Sichergestellt werden muss, dass die Einhaltung des Gesetzes durch Aufklärung möglichst rasch hergestellt wird. Daher soll es prinzipiell einen Verbesserungsauftrag geben, innerhalb dessen der rechtskonforme Zustand hergestellt wird. Kommt der Unternehmer dem Verbesserungsauftrag innerhalb von drei Arbeitstagen nach, ist von der Einleitung eines Strafverfahrens abzusehen. Die Behörde soll im Sinne von „Beraten statt Strafen“ bei Feststellung einer Verwaltungsübertretung von der Bestrafung absehen, wenn der Verbesserungsauftrag erfüllt wird. Das Prinzip „Beraten statt Strafen“ soll nach der festgestellten Übertretung erst nach Ablauf von 12 Monaten wieder angewendet werden.

Zu Abs. 6

Wie unter § 2 Abs. 1 erläutert, kann angenommen werden, dass die Händler im Innenverhältnis von den Herstellern oder Importeuren über allfällige Änderungen der Waren betreffend die Menge, das Gewichts oder die Stückzahl informiert werden. Die Übermittlung der EAN/GTIN durch den Hersteller oder Importeur ist eine Information im Sinne dieser Bestimmung. Wenn ein Unternehmer jedoch nachweisen kann, dass er nicht über eine allfällige Reduktion der Menge informiert worden ist, und aus diesem Grund seiner Kennzeichnungspflicht nicht nachkommen konnte, soll keine Verfolgung erfolgen.

Zu Abs. 7

Zur Sicherstellung des Vollzugs sollen die mit der Überwachung der Einhaltung der Pflicht zur Kennzeichnung gemäß §§ 2 und 3 beauftragten Organe befugt sein, Geschäftsräume während der Öffnungszeiten zu betreten, um die zur Erfüllung ihrer Aufgabe notwendigen Erhebungen durchzuführen.

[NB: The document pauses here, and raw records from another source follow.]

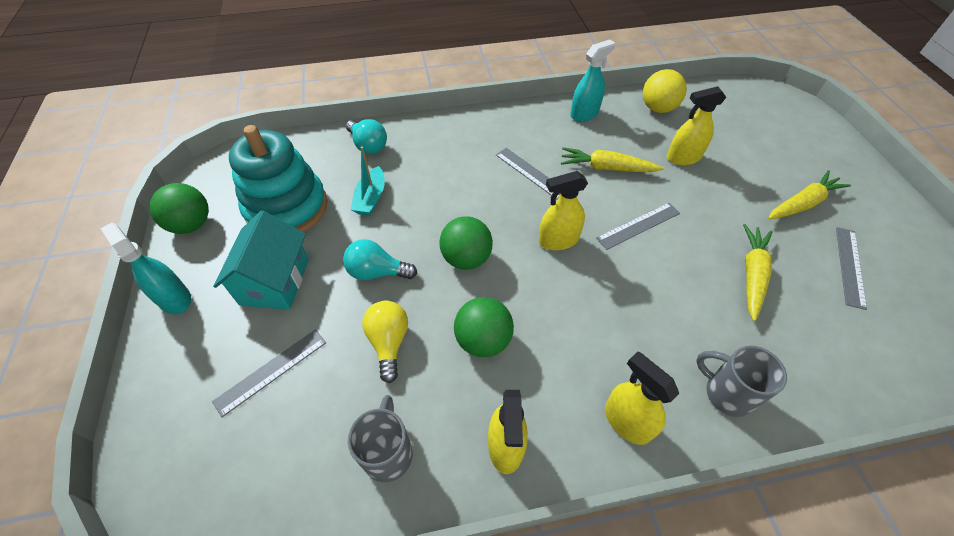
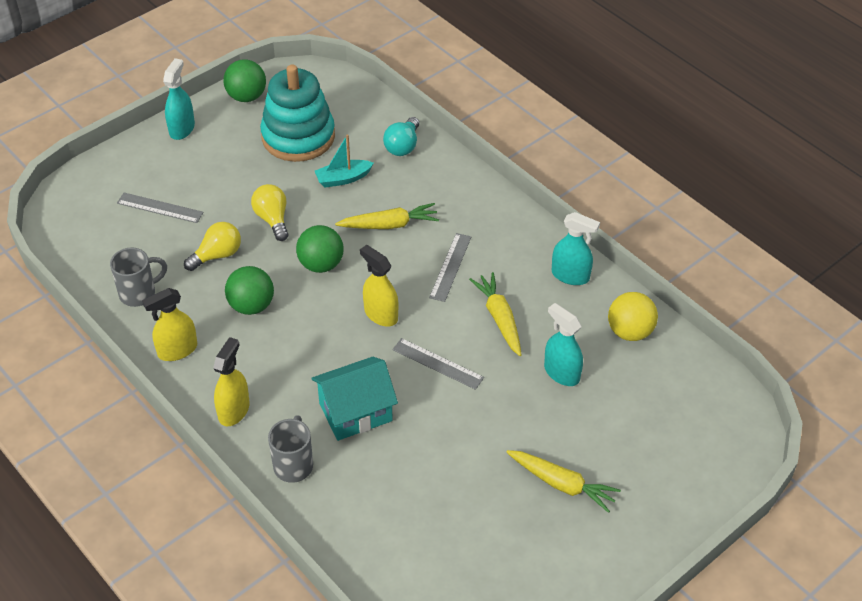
camera: 60 degrees right, 5 degrees down
(275, 281) = (228, 169): turquoise house -> turquoise house (355, 412)
(377, 272) = (272, 219): turquoise light bulb -> yellow light bulb
(683, 157) = (561, 373): yellow spray bottle -> turquoise spray bottle
(752, 274) = (432, 459): yellow carrot -> yellow carrot (389, 225)
(850, 266) = (495, 533): grey ruler -> none

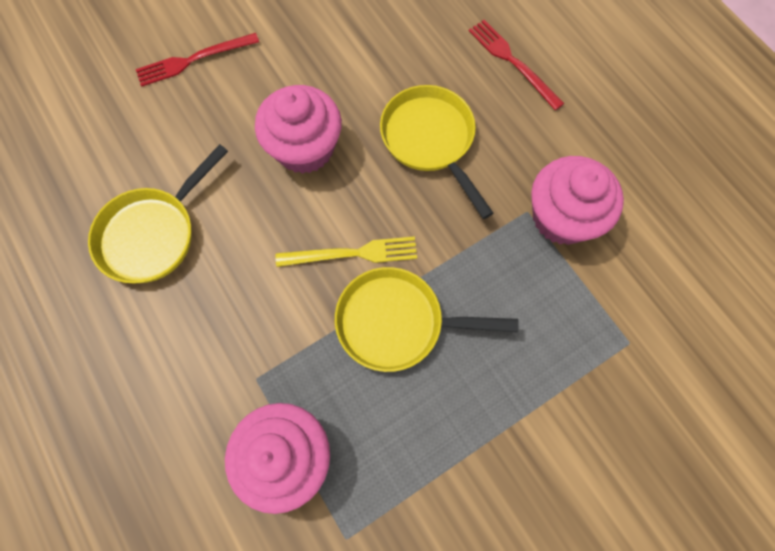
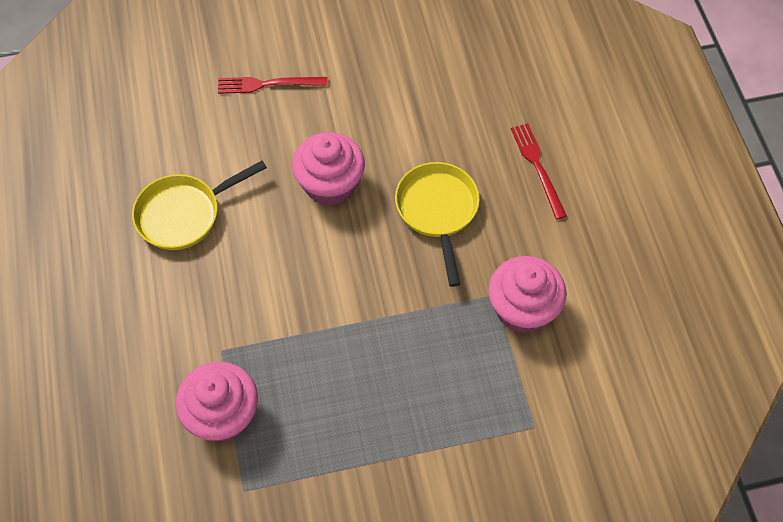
camera: 20 degrees right, 10 degrees down
(352, 253) = (335, 280): yellow fork -> none
(397, 322) = (349, 345): yellow pan -> none

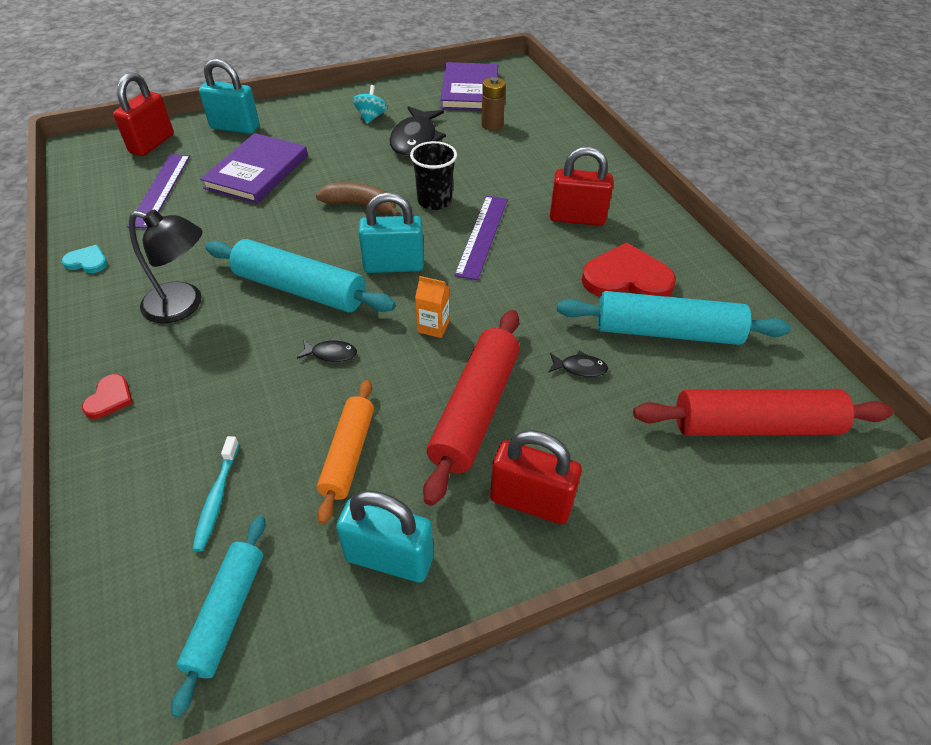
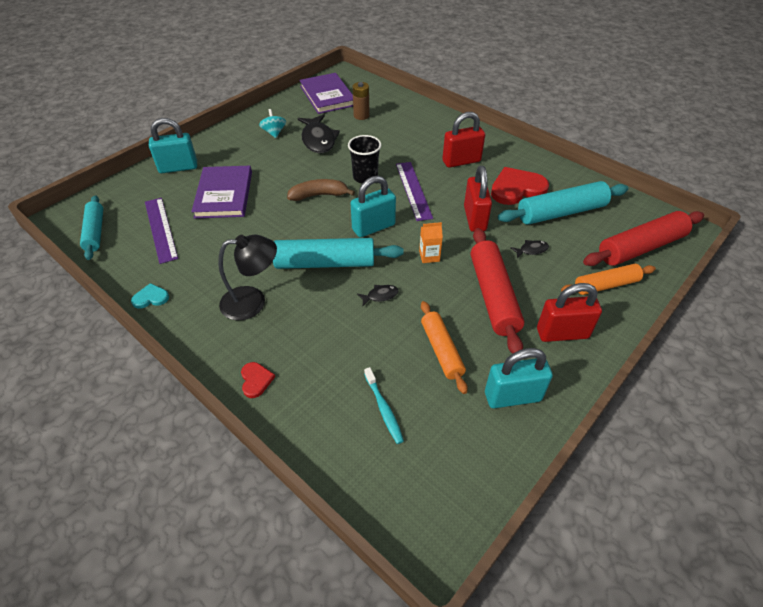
camera: 25 degrees left, 0 degrees up
(152, 144) = (122, 198): red padlock -> red padlock (474, 219)
(227, 613) = (447, 468): turquoise rolling pin -> turquoise rolling pin (95, 232)
(653, 459) = (606, 285): none -> orange rolling pin

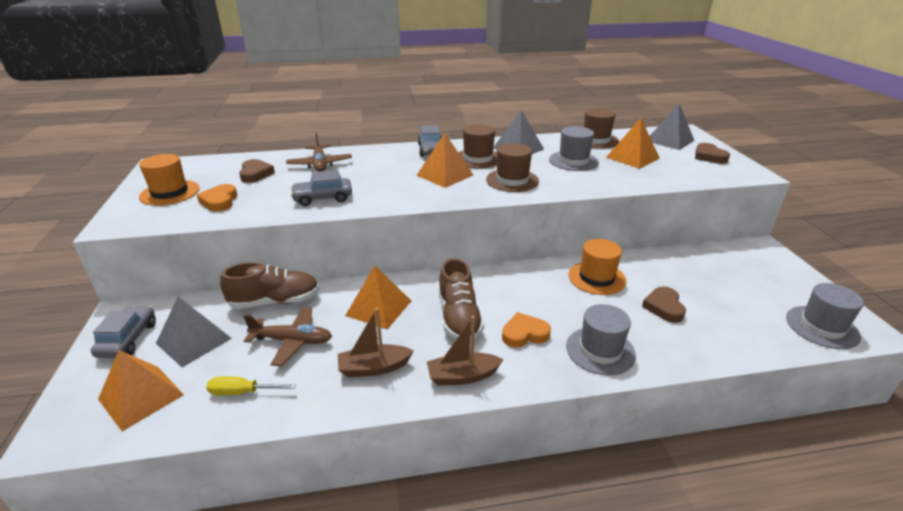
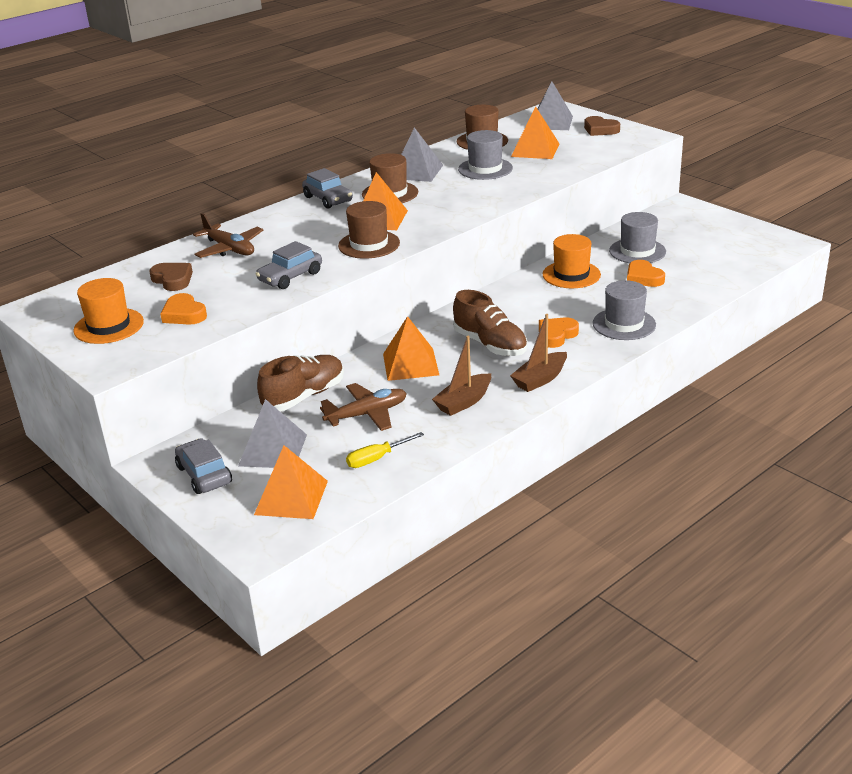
camera: 30 degrees left, 0 degrees up
(512, 180) = (451, 204): brown hat -> brown hat (369, 244)
(664, 307) = (643, 278): brown heart -> orange heart
(822, 327) = (762, 251): grey hat -> grey hat (637, 251)

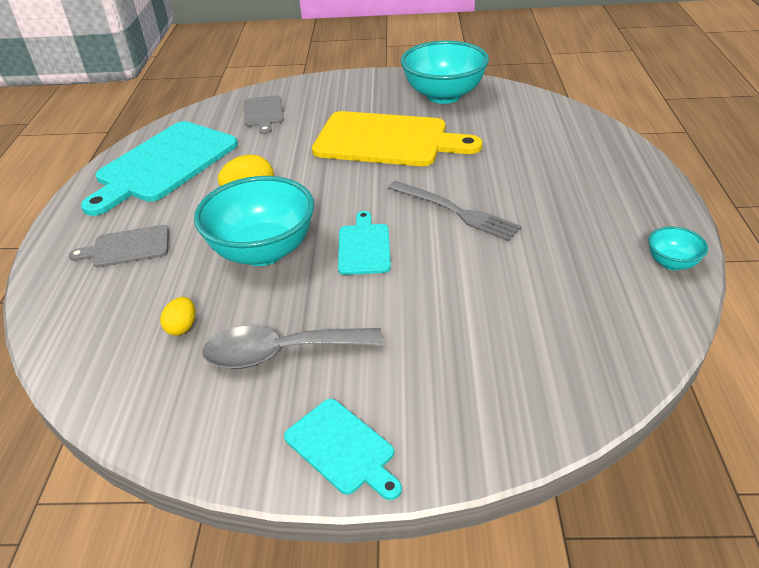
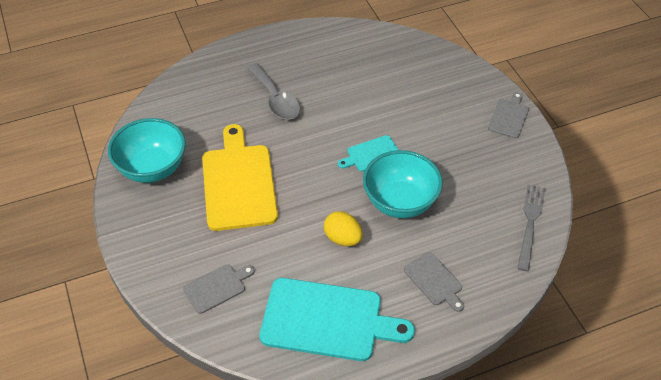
camera: 115 degrees left, 10 degrees up
(182, 327) = (481, 210): yellow egg -> none
(280, 353) = (472, 159): grey spoon -> grey spoon (276, 99)
(342, 448) = (509, 117): turquoise cutting board -> grey cutting board
(455, 211) = (316, 122): grey fork -> grey fork (530, 223)
(672, 263) = (326, 32): turquoise bowl -> none

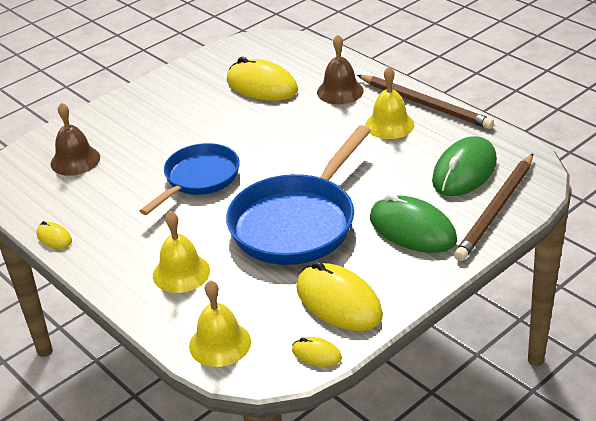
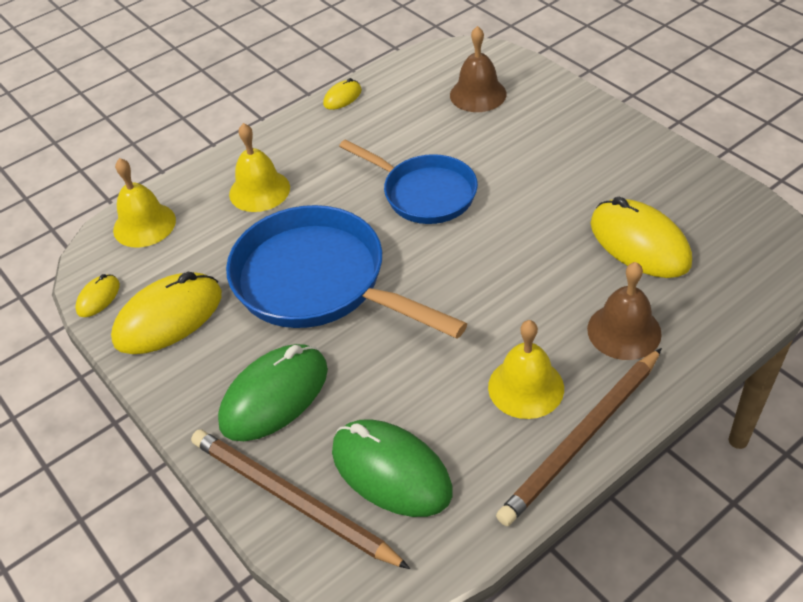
camera: 95 degrees right, 10 degrees up
(262, 86) = (639, 243): yellow mouse -> yellow mouse turned 75 degrees counterclockwise

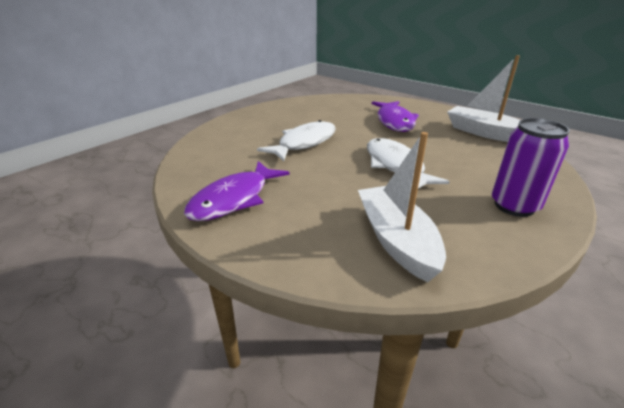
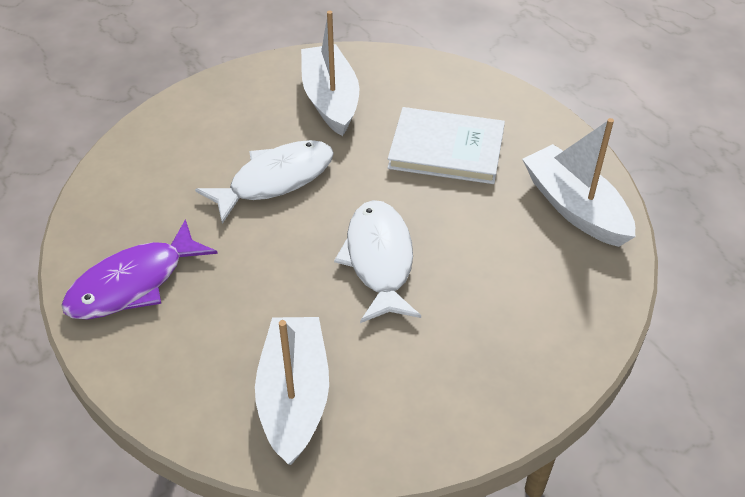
camera: 15 degrees right, 15 degrees up
(315, 112) = (330, 100): none -> white boat
(394, 121) = (446, 149): purple fish -> white book
(514, 206) = (486, 375): purple can -> none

Dabei soll jede nicht unbedingt notwendige Störung oder Behinderung des Geschäftsbetriebes oder Betriebsablaufes vermieden werden. Gleichzeitig sollen Unternehmer verpflichtet werden, die mit der Überwachung der Einhaltung der Kennzeichnungspflicht gem. §§ 2 und 3 beauftragten Organe zu unterstützen, auf Verlangen die für ihre Aufgabenerfüllung erforderlichen Auskünfte zu erteilen und gegebenenfalls Unterlagen über die Einhaltung der § 2 und § 3 bereitzuhalten. Diese Unterlagen können frühere Verkaufspreise und Füllmengen umfassen.

Zu § 5

Es handelt sich um die Vollzugsbestimmung.

Zu § 6

Mit § 6 wird das In- und Außerkrafttreten dieses Bundesgesetzes bestimmt. Vorgesehen ist ein Inkrafttreten mit 1. April 2026. Das Gesetz soll mit Ablauf des 30. Juni 2030 außer Kraft treten.